-------- Document source

Intervention de Huguette Bello

Séance en hémicycle du 7 janvier 2014 à 21h30
Agriculture alimentation et forêt — Discussion générale

Photo issue du site de l'Assemblée nationale ou de WikipediaHuguette Bello :

Monsieur le président, monsieur le ministre, chers collègues, il y a moins d’une semaine, l’agriculture réunionnaise a été anéantie par un épisode cyclonique qui n’a épargné aucune région de l’île et n’a laissé indemne aucune filière. À peine commencée, la saison des fruits est terminée. Quant au maraîchage, la production est détruite à 100 %. La canne à sucre, pourtant réputée plus résistante, a beaucoup souffert également. Les dégâts et les pertes sont considérables. Et l’on mesure encore mieux l’ampleur de ce désastre quand on sait que la production locale de fruits et légumes satisfait près de 80 % de la consommation locale.

Cette catastrophe naturelle intervient alors que se profile un nouveau règlement sucrier porteur de réelles menaces et qui, lui, est la conséquence directe de l’idéologie ultralibérale que l’Organisation mondiale du commerce et l’Union européenne appliquent aussi à l’agriculture.

La suppression en 2017 des quotas et des prix garantis signe la fin de l’accès préférentiel au marché européen jusqu’ici réservé au sucre produit à la Réunion, lequel sera désormais soumis aux fluctuations des cours internationaux.

Grâce à de lourds et constants investissements, notamment en matière d’irrigation et de mécanisation, à une productivité élevée et à un centre de recherche performant, classé parmi les cinq premiers mondiaux, la filière canne à sucre a de réels atouts, comme l’attestent des rendements en constante augmentation, en dépit d’une situation foncière plus ou moins stable. Mais il est évident que pour La Réunion, premier producteur européen de sucre de canne, le bouleversement qui s’annonce est majeur.

Nous avons cru comprendre qu’une étude sur ce sujet avait été commandée par le ministre des outre-mer. Si elle doit inspirer les décisions gouvernementales qui accompagneront cette mutation, ses recommandations sont, bien sûr, attendues par les 15 000 actifs directement concernés, mais plus largement encore par l’ensemble des Réunionnais.

Culture traditionnelle ayant façonné les paysages, la canne participe aujourd’hui au défi du développement durable en produisant un tiers des énergies renouvelables de La Réunion. La triple performance économique, environnementale, mais aussi sociale, visée par le titre Ier, est pleinement remplie par la filière canne-sucre.

Celle-ci est également à la base de la diversification agricole. Si les fruits et légumes sont devenus la première production agricole de la Réunion et contribuent à la sécurité alimentaire, c’est pour une large part grâce aux revenus garantis liés à la canne. Loin de s’opposer, la canne et la diversification sont deux piliers complémentaires.

Le commissaire européen à l’agriculture a d’ailleurs souligné, lors de son passage à la Réunion, la « capacité d’entraînement de la canne ». Fragiliser l’une des filières, notamment dans le POSEI, c’est remettre en cause l’équilibre de l’ensemble du système, que d’aucuns n’hésitent pas à qualifier de modèle.

----------------
-------- Lignes fournies

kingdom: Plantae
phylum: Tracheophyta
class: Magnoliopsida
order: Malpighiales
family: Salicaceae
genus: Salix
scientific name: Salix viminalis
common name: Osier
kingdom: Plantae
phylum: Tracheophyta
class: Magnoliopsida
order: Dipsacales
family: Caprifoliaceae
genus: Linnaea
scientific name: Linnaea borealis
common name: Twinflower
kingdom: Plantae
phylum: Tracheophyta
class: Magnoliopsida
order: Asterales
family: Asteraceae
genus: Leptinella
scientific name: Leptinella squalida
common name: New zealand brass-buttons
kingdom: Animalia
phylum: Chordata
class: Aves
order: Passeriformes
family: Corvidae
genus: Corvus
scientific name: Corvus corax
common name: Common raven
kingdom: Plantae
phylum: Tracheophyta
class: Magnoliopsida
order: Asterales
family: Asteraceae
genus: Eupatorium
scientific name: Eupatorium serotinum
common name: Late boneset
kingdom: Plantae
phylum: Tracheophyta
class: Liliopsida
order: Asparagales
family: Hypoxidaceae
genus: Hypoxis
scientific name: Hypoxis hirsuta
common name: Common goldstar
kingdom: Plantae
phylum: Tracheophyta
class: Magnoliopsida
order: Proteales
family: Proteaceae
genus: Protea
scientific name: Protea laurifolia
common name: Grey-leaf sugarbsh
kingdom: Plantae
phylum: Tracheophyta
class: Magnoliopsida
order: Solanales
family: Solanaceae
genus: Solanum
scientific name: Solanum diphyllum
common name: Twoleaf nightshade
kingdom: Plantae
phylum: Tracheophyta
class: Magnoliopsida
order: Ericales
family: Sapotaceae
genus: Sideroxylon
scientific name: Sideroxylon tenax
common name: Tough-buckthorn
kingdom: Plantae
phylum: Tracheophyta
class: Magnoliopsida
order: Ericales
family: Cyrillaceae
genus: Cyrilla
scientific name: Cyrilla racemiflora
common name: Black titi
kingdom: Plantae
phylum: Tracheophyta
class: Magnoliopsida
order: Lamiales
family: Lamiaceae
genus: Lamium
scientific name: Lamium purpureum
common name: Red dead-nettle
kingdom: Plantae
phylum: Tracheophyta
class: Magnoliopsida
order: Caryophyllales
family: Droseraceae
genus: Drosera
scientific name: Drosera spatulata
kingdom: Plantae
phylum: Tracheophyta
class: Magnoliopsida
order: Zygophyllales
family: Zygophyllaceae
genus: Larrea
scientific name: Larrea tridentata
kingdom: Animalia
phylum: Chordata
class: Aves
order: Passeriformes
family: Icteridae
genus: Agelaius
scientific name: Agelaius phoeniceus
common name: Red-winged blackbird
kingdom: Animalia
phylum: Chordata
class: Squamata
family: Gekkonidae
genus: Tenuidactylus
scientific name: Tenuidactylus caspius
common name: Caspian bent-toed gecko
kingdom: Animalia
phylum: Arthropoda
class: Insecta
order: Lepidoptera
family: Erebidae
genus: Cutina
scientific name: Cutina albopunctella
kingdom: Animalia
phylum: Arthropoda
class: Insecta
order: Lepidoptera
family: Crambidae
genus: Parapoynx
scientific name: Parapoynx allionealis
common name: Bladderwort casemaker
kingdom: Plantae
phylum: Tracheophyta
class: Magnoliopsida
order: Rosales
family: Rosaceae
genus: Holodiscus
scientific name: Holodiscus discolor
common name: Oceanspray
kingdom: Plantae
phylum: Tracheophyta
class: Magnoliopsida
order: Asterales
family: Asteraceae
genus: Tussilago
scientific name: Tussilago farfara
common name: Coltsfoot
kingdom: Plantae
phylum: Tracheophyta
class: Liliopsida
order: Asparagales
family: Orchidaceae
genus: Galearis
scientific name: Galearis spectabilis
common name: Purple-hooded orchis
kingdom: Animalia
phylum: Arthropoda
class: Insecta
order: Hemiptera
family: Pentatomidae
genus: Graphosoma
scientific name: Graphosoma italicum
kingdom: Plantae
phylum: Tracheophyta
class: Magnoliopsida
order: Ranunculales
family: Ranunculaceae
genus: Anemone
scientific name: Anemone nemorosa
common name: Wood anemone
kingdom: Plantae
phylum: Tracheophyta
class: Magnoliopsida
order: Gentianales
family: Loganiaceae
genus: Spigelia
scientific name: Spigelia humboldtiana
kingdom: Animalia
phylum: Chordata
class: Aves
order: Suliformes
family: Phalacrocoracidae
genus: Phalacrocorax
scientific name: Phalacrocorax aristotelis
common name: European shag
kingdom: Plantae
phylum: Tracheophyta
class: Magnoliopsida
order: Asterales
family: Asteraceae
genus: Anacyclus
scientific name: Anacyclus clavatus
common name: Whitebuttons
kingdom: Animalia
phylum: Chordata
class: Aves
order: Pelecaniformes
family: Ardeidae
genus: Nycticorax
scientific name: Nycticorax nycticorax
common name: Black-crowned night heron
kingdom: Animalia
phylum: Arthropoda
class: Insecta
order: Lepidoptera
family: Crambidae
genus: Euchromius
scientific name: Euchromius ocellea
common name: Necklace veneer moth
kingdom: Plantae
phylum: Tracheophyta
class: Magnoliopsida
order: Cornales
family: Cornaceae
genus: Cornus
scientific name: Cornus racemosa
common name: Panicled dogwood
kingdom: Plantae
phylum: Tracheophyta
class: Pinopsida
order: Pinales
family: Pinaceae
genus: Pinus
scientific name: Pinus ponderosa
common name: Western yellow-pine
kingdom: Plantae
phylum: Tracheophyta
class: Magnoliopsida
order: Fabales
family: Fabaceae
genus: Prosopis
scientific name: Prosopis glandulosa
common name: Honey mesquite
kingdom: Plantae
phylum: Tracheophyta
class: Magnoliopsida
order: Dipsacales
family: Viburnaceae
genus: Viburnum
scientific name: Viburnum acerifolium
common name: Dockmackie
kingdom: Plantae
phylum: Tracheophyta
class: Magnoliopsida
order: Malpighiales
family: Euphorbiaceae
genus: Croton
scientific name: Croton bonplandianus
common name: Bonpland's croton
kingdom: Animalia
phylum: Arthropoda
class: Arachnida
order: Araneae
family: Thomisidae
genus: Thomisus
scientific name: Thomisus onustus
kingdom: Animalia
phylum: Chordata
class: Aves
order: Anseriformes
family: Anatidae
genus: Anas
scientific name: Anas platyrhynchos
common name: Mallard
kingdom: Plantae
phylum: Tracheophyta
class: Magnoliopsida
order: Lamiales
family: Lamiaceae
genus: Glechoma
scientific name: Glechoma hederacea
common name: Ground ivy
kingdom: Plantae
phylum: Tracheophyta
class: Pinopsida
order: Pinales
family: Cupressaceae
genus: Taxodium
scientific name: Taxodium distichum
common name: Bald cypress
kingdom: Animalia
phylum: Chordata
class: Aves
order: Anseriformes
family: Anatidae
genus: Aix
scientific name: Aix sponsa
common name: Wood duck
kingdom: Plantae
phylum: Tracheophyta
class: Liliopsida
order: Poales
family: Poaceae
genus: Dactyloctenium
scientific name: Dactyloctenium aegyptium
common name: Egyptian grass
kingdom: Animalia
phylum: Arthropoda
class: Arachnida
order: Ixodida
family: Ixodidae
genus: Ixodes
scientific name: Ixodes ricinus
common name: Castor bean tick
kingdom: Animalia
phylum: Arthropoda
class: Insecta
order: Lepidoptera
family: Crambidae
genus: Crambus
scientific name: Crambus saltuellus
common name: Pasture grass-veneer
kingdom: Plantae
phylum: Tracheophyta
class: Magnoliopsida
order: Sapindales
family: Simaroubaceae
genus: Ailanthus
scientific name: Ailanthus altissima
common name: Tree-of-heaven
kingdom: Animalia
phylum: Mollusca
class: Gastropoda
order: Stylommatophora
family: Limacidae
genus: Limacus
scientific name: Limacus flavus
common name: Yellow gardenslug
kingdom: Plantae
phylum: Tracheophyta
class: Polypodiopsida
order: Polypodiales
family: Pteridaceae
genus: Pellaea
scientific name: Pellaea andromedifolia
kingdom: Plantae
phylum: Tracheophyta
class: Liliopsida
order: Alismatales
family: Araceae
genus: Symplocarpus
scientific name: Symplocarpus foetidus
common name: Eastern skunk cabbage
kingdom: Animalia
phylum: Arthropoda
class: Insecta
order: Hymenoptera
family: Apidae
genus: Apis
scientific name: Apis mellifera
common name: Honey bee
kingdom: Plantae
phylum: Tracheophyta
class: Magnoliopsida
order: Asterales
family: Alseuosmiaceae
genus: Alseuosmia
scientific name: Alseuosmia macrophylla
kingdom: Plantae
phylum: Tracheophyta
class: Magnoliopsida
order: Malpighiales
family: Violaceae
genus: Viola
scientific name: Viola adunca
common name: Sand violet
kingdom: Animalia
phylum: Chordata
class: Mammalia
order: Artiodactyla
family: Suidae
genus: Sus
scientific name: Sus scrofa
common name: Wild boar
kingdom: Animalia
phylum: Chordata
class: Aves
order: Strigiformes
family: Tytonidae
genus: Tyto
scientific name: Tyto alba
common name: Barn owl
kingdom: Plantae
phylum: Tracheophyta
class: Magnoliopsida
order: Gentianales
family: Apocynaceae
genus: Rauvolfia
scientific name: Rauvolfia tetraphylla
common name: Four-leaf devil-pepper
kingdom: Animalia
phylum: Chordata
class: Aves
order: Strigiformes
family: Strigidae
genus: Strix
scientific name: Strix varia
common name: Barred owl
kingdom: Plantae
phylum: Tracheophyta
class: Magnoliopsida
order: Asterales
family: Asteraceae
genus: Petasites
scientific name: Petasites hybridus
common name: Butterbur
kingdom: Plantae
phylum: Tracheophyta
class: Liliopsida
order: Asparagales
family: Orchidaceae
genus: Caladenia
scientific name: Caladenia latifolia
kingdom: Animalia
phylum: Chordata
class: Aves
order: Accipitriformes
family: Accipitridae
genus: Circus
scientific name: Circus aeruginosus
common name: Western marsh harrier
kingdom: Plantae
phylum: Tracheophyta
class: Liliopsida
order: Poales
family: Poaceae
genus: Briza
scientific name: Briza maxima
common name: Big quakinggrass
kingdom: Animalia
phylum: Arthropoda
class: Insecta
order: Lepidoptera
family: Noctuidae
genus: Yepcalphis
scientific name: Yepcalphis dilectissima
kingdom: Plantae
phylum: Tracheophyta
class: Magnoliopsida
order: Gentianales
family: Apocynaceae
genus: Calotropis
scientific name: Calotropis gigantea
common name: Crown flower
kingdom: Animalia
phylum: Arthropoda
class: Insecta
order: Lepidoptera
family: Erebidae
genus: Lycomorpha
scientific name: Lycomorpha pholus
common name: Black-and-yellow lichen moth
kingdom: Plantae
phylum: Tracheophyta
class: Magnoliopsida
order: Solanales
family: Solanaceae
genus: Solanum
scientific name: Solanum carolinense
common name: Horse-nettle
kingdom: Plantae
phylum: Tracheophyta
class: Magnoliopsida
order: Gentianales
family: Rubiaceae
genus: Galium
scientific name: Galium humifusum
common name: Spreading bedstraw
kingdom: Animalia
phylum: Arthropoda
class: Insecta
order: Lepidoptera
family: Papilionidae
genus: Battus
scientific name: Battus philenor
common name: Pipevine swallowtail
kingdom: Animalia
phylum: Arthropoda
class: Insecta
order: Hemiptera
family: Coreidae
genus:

----------------

Consigne> Pouvez-vous recopier l'intervention sur l'agriculture de « Culture traditionnelle ayant » à « deux piliers complémentaires. », en substituant « diversité » à « diversification » ?

Réponse attendue>
Culture traditionnelle ayant façonné les paysages, la canne participe aujourd’hui au défi du développement durable en produisant un tiers des énergies renouvelables de La Réunion. La triple performance économique, environnementale, mais aussi sociale, visée par le titre Ier, est pleinement remplie par la filière canne-sucre.

Celle-ci est également à la base de la diversité agricole. Si les fruits et légumes sont devenus la première production agricole de la Réunion et contribuent à la sécurité alimentaire, c’est pour une large part grâce aux revenus garantis liés à la canne. Loin de s’opposer, la canne et la diversité sont deux piliers complémentaires.